🤖 AI Summary
This work addresses the lack of general, automated test oracles in robotics by proposing VISOR—the first vision-language model (VLM)-based automated evaluation framework. VISOR assesses both task correctness and execution quality by analyzing the alignment between task execution videos and natural language instructions, overcoming the binary-output limitation of traditional symbolic oracles. It further incorporates an uncertainty quantification mechanism to reflect prediction confidence. Experiments across four tasks and over 1,000 videos reveal that VLMs such as GPT and Gemini exhibit complementary strengths—GPT achieves higher precision, while Gemini demonstrates superior recall. However, their predicted uncertainties show weak correlation with actual judgment accuracy, limiting their direct utility for reliability prediction.
📝 Abstract
Testing robots requires assessing whether they perform their intended tasks correctly, dependably, and with high quality, a challenge known as the test oracle problem in software testing. Traditionally, this assessment relies on task-specific symbolic oracles for task correctness and on human manual evaluation of robot behavior, which is time-consuming, subjective, and error-prone. To address this, we propose VISOR, a Vision-Language Model (VLM)-based approach for automated test oracle assessment that eliminates the need of expensive human evaluations.

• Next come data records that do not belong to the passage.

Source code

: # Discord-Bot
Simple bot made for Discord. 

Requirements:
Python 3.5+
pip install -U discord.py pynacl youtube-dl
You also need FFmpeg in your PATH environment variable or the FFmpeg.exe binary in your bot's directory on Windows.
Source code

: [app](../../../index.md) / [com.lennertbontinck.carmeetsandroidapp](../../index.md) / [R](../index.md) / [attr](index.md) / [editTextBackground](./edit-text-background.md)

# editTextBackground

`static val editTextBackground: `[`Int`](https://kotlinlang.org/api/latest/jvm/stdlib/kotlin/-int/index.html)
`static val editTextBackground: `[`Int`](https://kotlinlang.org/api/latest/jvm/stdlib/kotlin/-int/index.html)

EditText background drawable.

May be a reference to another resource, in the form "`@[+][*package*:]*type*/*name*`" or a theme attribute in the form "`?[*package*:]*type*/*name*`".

VISOR performs automated evaluation of task correctness and quality, addressing the limitations of existing symbolic test oracles, which are task-specific and provide pass/fail judgments without explicitly quantifying task quality. Given the inherent uncertainty in VLMs, VISOR also explicitly quantifies its own uncertainty during test assessments. We evaluated VISOR using two VLMs, i.e., GPT and Gemini, across four robotic tasks on over 1,000 videos. Results show that Gemini achieves higher recall while GPT achieves higher precision. However, both models show low correlation between uncertainty and correctness, which prevents using uncertainty as a correctness predictor.